### Aim
In the text below about a state sex offender law, condense the paragraph that begins "The loopholes contained in her original legislation" into a shorter version that keeps its main facts.

### Excerpted text

* * * * *

She's got to be kidding, right?

State Rep. Francine Del Monte sent out a news release last week headlined "Keep habitual sex offenders off the streets and away from our children!" In it, she condemned the utter failure of the state's Sex Offender Management and Treatment Act, apparently hoping that no one in the newsrooms she sent it to would remember that she helped author the failed legislation.

What Francine lacks in personality, charm, character and good looks, she more than makes up for with chutzpah. She's hoping we'll all forget last summer's fiasco at the Midtown Inn, where her prior legislation led directly to the housing of as many as 25 high-risk repeat sexual predators within spitting distance of the Niagara Street Elementary School.

"Over and over we have seen predators who are prime candidates for civil confinement be released back into our communities," she said last week.

Duh.

The loopholes contained in her original legislation were so big you could drive a truck through them, and even lousy attorneys did so with alarming regularity. Of 1,603 sexual predators whose sentences ended since the law was put into place, just 139 even had their cases reviewed.

* * * * *

### Extracted entries
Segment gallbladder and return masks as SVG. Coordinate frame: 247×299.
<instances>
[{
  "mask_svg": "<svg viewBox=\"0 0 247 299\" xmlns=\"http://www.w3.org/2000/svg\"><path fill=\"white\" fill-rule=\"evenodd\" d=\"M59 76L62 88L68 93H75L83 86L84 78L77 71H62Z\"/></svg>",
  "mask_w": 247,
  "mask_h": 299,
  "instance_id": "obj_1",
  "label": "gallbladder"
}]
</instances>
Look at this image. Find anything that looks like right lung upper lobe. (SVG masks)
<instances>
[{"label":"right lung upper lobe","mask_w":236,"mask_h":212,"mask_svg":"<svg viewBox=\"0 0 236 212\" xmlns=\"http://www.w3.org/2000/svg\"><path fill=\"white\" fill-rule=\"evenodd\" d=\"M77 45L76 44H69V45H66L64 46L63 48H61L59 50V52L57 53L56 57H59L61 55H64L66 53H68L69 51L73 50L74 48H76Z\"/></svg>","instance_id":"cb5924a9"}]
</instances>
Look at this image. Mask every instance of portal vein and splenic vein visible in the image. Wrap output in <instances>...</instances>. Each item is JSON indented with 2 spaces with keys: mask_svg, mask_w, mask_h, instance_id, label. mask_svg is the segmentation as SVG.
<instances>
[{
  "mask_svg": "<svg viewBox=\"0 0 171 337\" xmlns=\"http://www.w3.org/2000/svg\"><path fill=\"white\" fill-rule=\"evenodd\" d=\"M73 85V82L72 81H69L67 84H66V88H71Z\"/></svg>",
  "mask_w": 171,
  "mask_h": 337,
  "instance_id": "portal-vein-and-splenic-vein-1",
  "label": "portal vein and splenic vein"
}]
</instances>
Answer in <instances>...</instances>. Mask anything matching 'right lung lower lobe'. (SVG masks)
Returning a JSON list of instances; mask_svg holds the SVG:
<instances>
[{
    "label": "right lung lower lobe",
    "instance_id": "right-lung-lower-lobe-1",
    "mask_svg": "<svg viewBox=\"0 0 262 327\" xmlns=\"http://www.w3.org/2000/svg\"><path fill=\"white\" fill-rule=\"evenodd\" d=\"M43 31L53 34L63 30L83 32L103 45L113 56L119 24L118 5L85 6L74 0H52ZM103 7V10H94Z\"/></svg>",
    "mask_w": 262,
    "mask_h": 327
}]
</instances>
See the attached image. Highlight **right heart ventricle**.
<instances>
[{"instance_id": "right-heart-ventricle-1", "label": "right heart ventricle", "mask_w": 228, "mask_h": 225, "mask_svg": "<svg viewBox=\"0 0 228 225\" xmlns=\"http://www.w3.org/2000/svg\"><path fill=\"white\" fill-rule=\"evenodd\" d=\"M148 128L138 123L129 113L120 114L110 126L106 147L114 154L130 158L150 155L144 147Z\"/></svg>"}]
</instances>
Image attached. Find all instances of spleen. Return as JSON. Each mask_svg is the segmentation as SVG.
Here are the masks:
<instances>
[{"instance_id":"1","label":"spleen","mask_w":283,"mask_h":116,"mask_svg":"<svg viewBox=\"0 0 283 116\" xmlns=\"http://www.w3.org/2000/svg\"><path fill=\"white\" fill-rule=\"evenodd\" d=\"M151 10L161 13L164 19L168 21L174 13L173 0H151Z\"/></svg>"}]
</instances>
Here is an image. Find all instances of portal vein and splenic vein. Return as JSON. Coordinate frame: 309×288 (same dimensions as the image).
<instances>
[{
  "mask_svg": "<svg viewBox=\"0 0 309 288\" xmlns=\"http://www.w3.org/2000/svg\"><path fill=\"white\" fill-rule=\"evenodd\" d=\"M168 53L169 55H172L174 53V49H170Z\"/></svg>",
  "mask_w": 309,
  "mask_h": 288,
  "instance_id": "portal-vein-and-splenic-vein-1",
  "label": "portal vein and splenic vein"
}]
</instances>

* * * * *

### Output of the task
Her original legislation had huge loopholes that even poor attorneys regularly exploited. Of the 1,603 sexual predators whose sentences ended after the law took effect, only 139 had their cases reviewed.